I've also seen some anecdotal evidence to suggest that the real world performance between 15k and 10k is actually pretty close to even, so I'm not so sure you're going to get all that much of a difference out of the speed alone. The number of spindles, though, will certainly make a some difference. In general, the wider you can stripe, the better.
-Adam
On Fri, Sep 13, 2013 at 4:26 PM, Jeff Mohler speedtoys.racing@gmail.comwrote:
[insert the 'what is an op' argument]
Apps don't talk disk ops NFS doesn't equate to disk ops ... ...
Sent from my iPhone
On Sep 13, 2013, at 2:37 PM, Jordan Slingerland < Jordan.Slingerland@independenthealth.com> wrote:
Over simplified
120*200 = 24,000 maximum sustained ops (minus parity disks)
Or
80*140 = 11,200 maximum sustained ops (minus parity disks)
-----Original Message----- From: toasters-bounces@teaparty.net [mailto:
toasters-bounces@teaparty.net] On Behalf Of Ray Van Dolson
Sent: Friday, September 13, 2013 3:29 PM To: toasters@teaparty.net Subject: Expected performance difference between two configurations
Hi all;
Am trying to understand what sort of performance difference I might see
between two different configurations:
- IBM N6240 E21 (FAS3240C) w/ 120x600GB 15K 3.5" SAS and 512GB of
flash cache 2) IBM N6250 E26 w/ 80x900GB 10K 2.5" SAS and 512GB of flash cache.

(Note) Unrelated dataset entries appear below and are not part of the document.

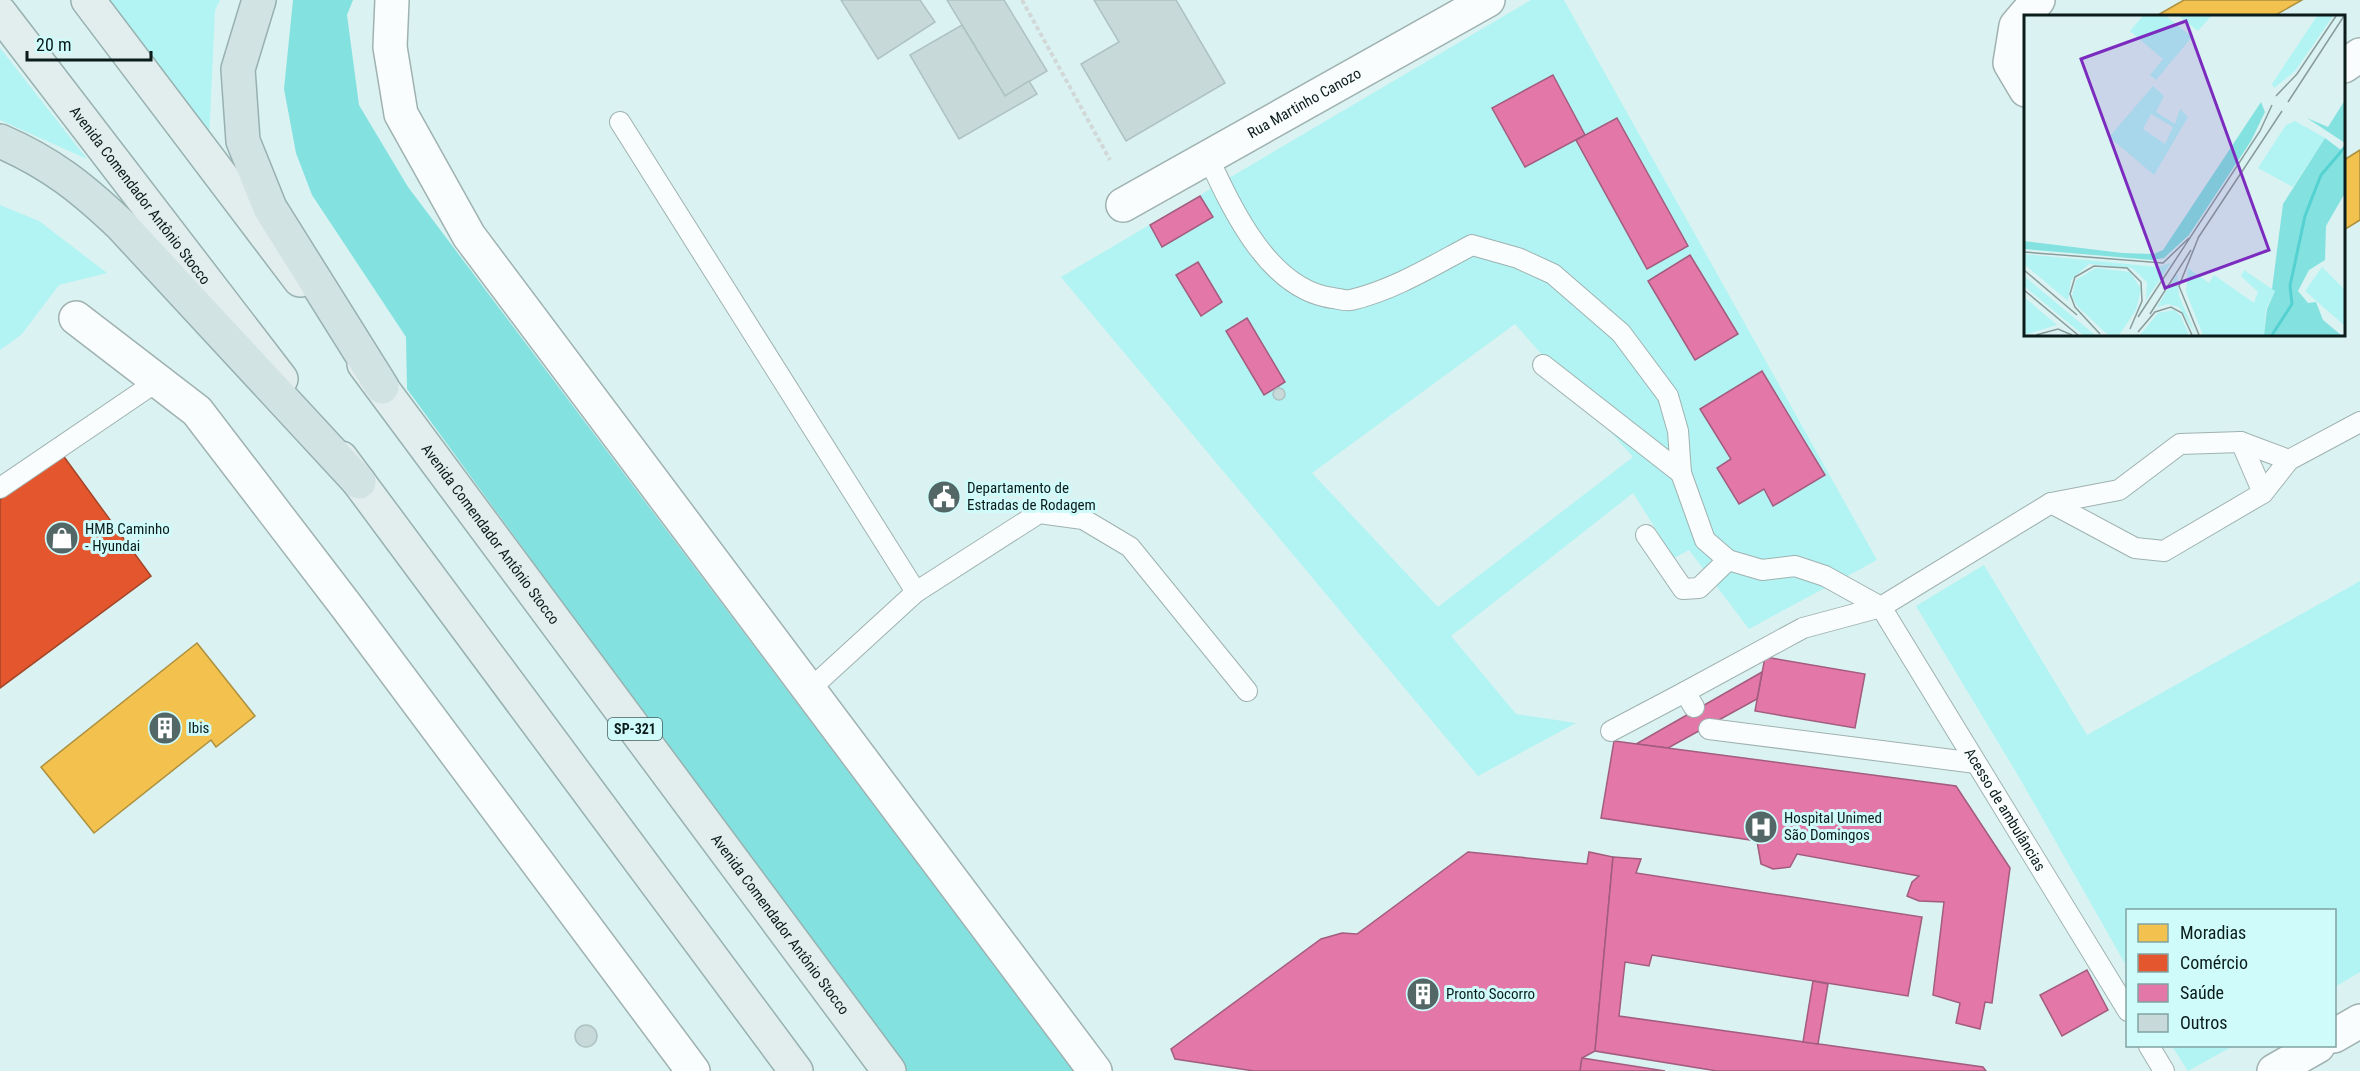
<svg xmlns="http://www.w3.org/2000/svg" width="2360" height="1071" viewBox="0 0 2360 1071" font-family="'Roboto Condensed',sans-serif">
<rect width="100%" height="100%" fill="#daf2f1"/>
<g fill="#b1f4f3" fill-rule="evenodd">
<path d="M107,0H220L215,10L209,139Z"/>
<path d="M1531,0H1564L1877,560L1749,629L1689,550L1674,558L1633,493L1451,636L1516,714L1576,723L1478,776L1061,277ZM1515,324L1633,457L1438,607L1312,473Z"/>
<path d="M0,48L87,159L0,120Z"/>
<path d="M0,205L39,221L107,273L59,285L21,335L0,350Z"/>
<path d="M1984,565L2087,735L2360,581V972L2335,987L2334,910H2128L2127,967L2019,777L1916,606Z"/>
<path d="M2172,1046H2233L2188,1071Z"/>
</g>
<path fill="#83e2e0" d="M293,0H353L347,15L359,105L408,187L1074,1071H904L407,389L406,337L312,195L296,153L284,89Z"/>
<g fill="#f2c14e" stroke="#ad903f" stroke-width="1.5">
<path d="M2184,0H2302L2274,16H2156Z"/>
<path d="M2360,150V220L2344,230V160Z"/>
<path d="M197,643L255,716L216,747L211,740L94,833L41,767Z"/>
</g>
<path fill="#e4572e" stroke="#a34528" stroke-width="1.5" d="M62,454L151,576L0,688V500Z"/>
<g fill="#e377a8" stroke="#a25c7e" stroke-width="1.5">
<path d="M1553,75L1585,135L1525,167L1492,108Z"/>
<path d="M1617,118L1688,246L1647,269L1576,140Z"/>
<path d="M1200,196L1213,217L1162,247L1150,225Z"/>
<path d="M1690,255L1738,334L1695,360L1648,281Z"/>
<path d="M1198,262L1222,302L1201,316L1176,275Z"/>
<path d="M1247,318L1285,382L1264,395L1226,331Z"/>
<path d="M1762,371L1825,475L1773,506L1764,489L1739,504L1717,468L1731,459L1700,409Z"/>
<path d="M1765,657L1865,674L1855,728L1755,711Z"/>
<path d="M1762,672L1757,699L1668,748L1636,744Z"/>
<path d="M1614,741L1956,786L2010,868L1992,1003L1985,1002L1980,1029L1956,1023L1960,1003L1933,995L1944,902L1919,901L1907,896L1912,882L1919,876L1797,854L1790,867L1773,869L1761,864L1757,841L1601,818Z"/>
<path d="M1468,852L1587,864L1589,852L1613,857L1595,1051L1582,1058L1580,1071H1254L1175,1059L1171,1049L1321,939L1342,933L1357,934Z"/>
<path d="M1613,857L1641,859L1636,873L1922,917L1908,996L1652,955L1649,966L1625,962L1619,1016L1983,1067L1986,1071H1717L1595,1051Z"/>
<path d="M2087,970L2108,1010L2062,1036L2040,995Z"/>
<path d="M1813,981L1828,984L1818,1044L1803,1042Z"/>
<path d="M1582,1058L1665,1071H1580Z"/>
</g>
<g fill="#c7dad9" stroke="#afc2c2" stroke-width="1.5">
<path d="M841,0H920L935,22L878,59Z"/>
<path d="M947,0H1004L1047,71L1005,96Z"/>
<path d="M1094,0H1176L1225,83L1126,141L1081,64L1119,42Z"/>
<path d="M962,25L1005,96L1029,81L1037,94L959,139L910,55Z"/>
<circle cx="1279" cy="394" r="6"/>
<circle cx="586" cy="1036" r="11"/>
</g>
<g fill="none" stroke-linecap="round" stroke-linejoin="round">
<g stroke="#9fb2b1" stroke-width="22">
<g id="service">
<path d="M620,122L916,592L809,690"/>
<path d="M1208,157C1232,209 1269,290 1333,298C1339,299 1346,301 1351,300C1394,290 1434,265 1472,245L1518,258L1553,274L1621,333L1668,396L1678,431L1681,473L1705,540L1728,560L1762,570L1795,566L1825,576L1881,607L2051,503L2119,490L2180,444L2241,442L2289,460"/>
<path d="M1543,365L1681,473"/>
<path d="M2241,442L2263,493"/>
<path d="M0,488L159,380"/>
<path d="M2051,503L2135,548L2164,551L2263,493L2289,460L2360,422"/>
<path d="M1646,535L1683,589L1699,588L1728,560"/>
<path d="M916,592L1039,513L1083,519L1130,547L1247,691"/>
<path id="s1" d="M1694,707L1685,692L1803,628L1881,607L2128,1011"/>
<path d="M1709,729L1976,763"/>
<path d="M1611,731L1685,692"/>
<path d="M2149,1046L2164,1071"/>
</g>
</g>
<g stroke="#9fb2b1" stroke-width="36">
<g id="minor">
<path d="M2344,66L2360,55"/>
<path d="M2026,90L2010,63L2016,26L2038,0"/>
<path id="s2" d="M1123,205L1488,0"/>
<path d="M76,318L197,411L347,607L693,1071"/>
<path d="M2334,1036L2360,1021"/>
<path d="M2274,1071L2318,1046"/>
</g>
</g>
<g stroke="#9fb2b1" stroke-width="36">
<path id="tertiary" d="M392,0L390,47L401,114L469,236L1095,1071"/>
</g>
<g stroke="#97b1b0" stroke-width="36">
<g id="primary">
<path d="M88,0L300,280"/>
<path id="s3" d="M0,13L281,379"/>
<path id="s4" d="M364,364L889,1071"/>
<path d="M341,458L796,1071"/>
</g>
</g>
<g stroke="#97b1b0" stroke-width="36">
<g id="motorway">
<path d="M259,0L238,69L243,141L270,208L382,387"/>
<path d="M0,141C51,163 82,188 121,225L359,482"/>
</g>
</g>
<path stroke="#d2d8d8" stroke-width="4" stroke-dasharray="4.5 3" stroke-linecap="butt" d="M1022,0L1110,160"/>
<use href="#service" stroke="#f9fdfd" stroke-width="20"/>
<use href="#minor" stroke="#f9fdfd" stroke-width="33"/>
<use href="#tertiary" stroke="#f9fdfd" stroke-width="33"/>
<use href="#primary" stroke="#e2eeed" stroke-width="33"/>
<use href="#motorway" stroke="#d2e3e3" stroke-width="33"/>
</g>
<defs>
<g id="civic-disc" transform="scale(1.725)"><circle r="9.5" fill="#536766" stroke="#cffcfb"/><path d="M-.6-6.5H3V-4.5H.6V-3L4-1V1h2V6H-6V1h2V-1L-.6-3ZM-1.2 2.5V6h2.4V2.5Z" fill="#fff"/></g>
<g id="shop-disc" transform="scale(1.725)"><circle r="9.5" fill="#536766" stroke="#cffcfb"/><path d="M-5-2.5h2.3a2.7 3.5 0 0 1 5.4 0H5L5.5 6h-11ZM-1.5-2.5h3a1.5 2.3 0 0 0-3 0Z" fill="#fff"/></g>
<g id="building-disc" transform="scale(1.725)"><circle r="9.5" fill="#536766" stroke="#cffcfb"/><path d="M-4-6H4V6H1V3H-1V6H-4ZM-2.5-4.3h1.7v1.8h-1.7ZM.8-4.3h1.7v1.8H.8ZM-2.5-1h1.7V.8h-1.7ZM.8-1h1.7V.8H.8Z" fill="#fff"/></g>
<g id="hospital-disc" transform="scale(1.725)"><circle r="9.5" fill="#536766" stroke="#cffcfb"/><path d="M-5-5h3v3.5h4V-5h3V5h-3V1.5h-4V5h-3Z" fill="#fff"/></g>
</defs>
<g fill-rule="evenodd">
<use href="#civic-disc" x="944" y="497"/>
<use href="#shop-disc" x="62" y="538"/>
<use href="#building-disc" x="165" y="728"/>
<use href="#hospital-disc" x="1761" y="827"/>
<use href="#building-disc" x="1423" y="994"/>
</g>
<g text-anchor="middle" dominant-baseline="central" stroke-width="6" stroke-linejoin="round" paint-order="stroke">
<rect fill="#cffcfb" stroke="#465f5e" stroke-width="1.5" x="608" y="718" width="54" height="22" rx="4.5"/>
<g font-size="14" font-weight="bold" fill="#0b1c1b">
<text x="635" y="729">SP-321</text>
</g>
<g font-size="15" fill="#0b1c1b" stroke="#cffcfb">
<text stroke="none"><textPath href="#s2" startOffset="208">Rua Martinho Canozo</textPath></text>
<text stroke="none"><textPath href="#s3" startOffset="230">Avenida Comendador Antônio Stocco</textPath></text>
<text stroke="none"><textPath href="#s4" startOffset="212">Avenida Comendador Antônio Stocco</textPath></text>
<text stroke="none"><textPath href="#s1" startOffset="470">Acesso de ambulâncias</textPath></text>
<text stroke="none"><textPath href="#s4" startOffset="698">Avenida Comendador Antônio Stocco</textPath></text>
</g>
<g font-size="15" fill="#0b1c1b" stroke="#cffcfb" text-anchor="start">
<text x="967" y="488">Departamento de<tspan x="967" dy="17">Estradas de Rodagem</tspan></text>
<text x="85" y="529">HMB Caminho<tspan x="85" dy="17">- Hyundai</tspan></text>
<text x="188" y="728">Ibis</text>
<text x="1784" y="818">Hospital Unimed<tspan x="1784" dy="17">São Domingos</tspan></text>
<text x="1446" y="994">Pronto Socorro</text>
</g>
</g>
<g transform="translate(2024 15)">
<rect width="321" height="321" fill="#daf2f1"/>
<path d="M119,1H142L168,22L132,65L126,60L139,44L106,16ZM155,1H187L174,16ZM293,1H309L271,56L250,73L248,69ZM129,71L140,81L132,97L151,109L156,94L164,102L130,160L85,122ZM127,99L149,112L141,129L119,114ZM271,106L301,123L269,172L234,153L262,110ZM0,239L134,252L147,248L122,285L123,267L108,253L65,249L47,265L44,286L0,249ZM298,252L321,275V311L281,276ZM72,253L106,257L117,274L112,295L95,320H84L53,291L48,281L52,265ZM164,253L185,268L190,260L230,288L234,277L217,261L220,255L251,276L242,294L240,320H179L162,277ZM153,259L155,281L172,320L155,292L144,289L133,292ZM0,261L71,320H59L0,271ZM0,282L33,310L0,320ZM150,295L156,300L165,320H116L134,298Z" fill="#b1f4f3" fill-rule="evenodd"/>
<path d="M321,85V128L283,103L304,112ZM237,87L241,97L227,126L165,220L140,243L128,245L0,234V226L98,238L130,239L139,235ZM301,123L321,138V178L302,211L301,245L285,255L274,276L284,288L292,287L299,305L317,320H240L243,294L251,276L248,274L259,189Z" fill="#83e2e0"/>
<path fill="none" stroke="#54d1d0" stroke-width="3" d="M248,320L268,289L266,271L281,201L297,160L321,132"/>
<path fill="none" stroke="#879c9b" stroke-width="1.5" d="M252,81L273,59L312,1M264,87L320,1M174,223L258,96M0,237L139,248L165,223M0,255L53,300M0,275L54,320M126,299L167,235M114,302L236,116L248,90M114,317L131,297L147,292L158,298L168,320M76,319L51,292L46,279L51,262L70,251L103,253L117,267L118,286L106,314M12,320L34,314L48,320M175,320L155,271L175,221"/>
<path fill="#7b2cbf" fill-opacity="0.15" stroke="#7b2cbf" stroke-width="3" d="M162,6L245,235L141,273L57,44Z"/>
<rect width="321" height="321" fill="none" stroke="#0b1c1b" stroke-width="3"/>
</g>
<rect x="2126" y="909" width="210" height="138" fill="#cffcfb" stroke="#81a2a1" stroke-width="1.5"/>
<rect x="2138" y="924" width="30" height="18" fill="#f2c14e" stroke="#81a2a1" stroke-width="1.5"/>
<text x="2180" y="939" font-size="18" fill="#0b1c1b">Moradias</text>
<rect x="2138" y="954" width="30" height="18" fill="#e4572e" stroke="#81a2a1" stroke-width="1.5"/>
<text x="2180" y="969" font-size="18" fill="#0b1c1b">Comércio</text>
<rect x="2138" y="984" width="30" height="18" fill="#e377a8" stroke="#81a2a1" stroke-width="1.5"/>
<text x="2180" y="999" font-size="18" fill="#0b1c1b">Saúde</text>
<rect x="2138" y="1014" width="30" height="18" fill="#c7dad9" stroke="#81a2a1" stroke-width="1.5"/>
<text x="2180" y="1029" font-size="18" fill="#0b1c1b">Outros</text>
<path d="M27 51v9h124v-9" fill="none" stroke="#0b1c1b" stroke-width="3"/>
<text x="36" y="51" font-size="18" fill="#0b1c1b" stroke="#cffcfb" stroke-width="4.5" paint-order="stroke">20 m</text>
</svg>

Sorry, on the latter I don't know the equivalent FAS. Probably FAS3250C?
We have fewer spindles, but newer, beefier controllers.
Our workload is primarily VMware via NFS. Lotsa random reads and writes
(more on the read side) with I'd say the bulk of the IO requests in the 64KB+ range.
Will I regret going with fewer spindles?